**Problem**
Everything in the records below from the line containing "65386500501-49 (agence kpalimé)" through the line containing "а. Как использовать эти" is to be reproduced exactly, those two lines included; no picture is to be copied.
+++ Data to use
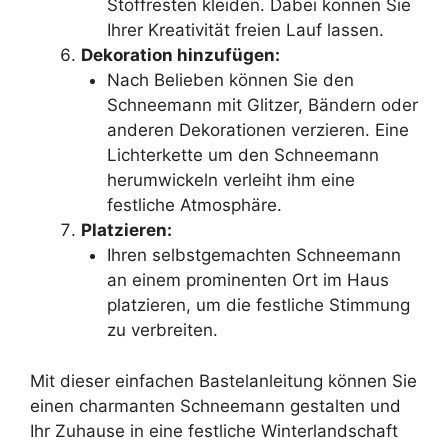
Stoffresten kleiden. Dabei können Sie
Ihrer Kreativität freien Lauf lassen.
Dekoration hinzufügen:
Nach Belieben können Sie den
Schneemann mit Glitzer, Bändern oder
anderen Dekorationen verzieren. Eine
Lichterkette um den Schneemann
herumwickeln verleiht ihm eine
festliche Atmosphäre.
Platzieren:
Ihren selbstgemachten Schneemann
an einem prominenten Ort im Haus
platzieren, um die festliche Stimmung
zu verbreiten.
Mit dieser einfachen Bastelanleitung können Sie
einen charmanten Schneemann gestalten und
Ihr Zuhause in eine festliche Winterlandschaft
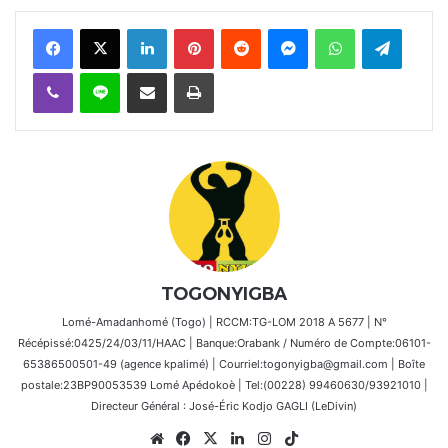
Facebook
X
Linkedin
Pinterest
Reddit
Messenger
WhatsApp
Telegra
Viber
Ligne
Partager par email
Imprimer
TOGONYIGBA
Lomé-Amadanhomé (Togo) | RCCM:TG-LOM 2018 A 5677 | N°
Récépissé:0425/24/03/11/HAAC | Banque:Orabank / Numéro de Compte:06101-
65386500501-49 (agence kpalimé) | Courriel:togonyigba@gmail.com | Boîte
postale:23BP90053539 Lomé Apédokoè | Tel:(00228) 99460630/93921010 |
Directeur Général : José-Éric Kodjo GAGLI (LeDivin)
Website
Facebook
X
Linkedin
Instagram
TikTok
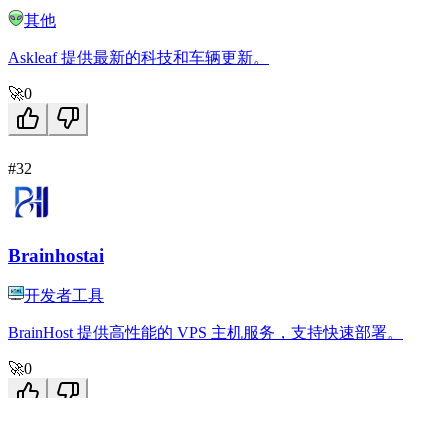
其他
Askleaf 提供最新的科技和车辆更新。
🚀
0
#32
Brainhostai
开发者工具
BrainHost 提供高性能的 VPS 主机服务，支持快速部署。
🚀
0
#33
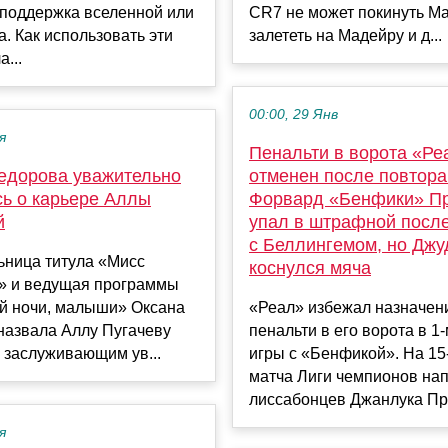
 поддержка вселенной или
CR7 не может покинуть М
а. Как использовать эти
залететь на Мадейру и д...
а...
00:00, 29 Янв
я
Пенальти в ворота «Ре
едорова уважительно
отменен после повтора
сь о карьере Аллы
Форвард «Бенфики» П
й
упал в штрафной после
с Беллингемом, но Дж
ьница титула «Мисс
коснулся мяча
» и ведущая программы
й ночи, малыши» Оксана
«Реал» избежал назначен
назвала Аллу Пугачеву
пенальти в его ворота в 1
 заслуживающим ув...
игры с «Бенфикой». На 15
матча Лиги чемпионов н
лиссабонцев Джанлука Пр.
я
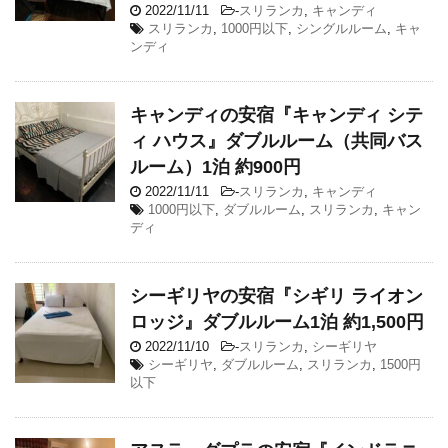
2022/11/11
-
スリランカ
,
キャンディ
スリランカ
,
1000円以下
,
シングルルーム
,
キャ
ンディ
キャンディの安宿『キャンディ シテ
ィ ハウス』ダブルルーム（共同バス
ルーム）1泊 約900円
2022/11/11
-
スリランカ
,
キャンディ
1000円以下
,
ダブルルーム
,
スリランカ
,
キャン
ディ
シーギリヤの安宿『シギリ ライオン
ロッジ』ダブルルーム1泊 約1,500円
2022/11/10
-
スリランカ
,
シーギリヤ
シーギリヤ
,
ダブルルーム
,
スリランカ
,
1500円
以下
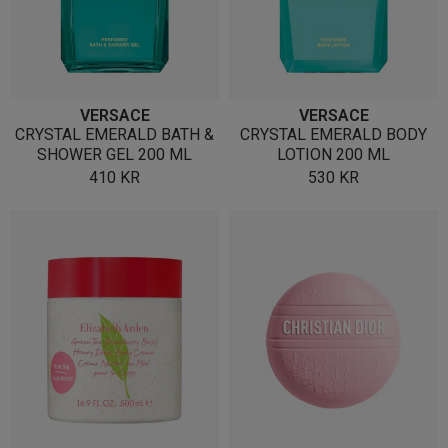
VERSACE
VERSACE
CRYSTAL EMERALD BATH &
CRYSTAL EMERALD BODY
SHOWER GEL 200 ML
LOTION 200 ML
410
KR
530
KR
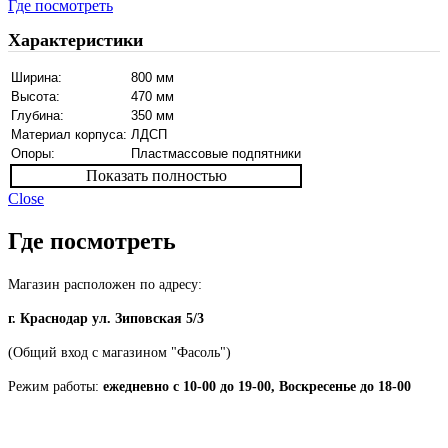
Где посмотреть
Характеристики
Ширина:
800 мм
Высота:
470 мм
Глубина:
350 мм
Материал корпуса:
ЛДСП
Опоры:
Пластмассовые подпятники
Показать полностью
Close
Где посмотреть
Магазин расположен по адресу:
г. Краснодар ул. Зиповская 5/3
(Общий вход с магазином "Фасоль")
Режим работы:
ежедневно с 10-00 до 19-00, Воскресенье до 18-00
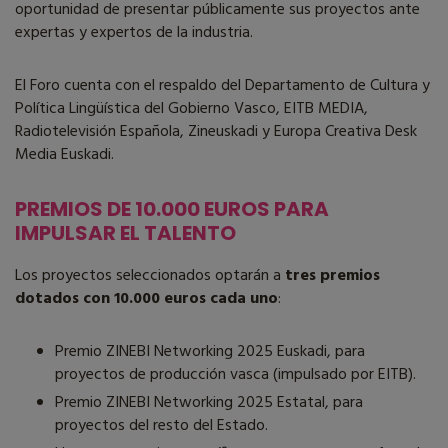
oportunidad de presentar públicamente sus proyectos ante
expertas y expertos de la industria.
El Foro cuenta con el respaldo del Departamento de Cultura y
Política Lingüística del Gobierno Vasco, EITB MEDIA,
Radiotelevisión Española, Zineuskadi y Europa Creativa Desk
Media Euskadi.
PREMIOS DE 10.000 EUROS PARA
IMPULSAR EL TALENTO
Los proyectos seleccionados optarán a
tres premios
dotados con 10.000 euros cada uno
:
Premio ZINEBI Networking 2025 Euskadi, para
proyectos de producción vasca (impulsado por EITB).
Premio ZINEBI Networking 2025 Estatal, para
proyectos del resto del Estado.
++++++
**Response**
65386500501-49 (agence kpalimé) | Courriel:togonyigba@gmail.com | Boîte
postale:23BP90053539 Lomé Apédokoè | Tel:(00228) 99460630/93921010 |
Directeur Général : José-Éric Kodjo GAGLI (LeDivin)
Website
Facebook
X
Linkedin
Instagram
TikTok
其他
Askleaf 提供最新的科技和车辆更新。
🚀
0
#32
Brainhostai
开发者工具
BrainHost 提供高性能的 VPS 主机服务，支持快速部署。
🚀
0
#33
 поддержка вселенной или
CR7 не может покинуть М
а. Как использовать эти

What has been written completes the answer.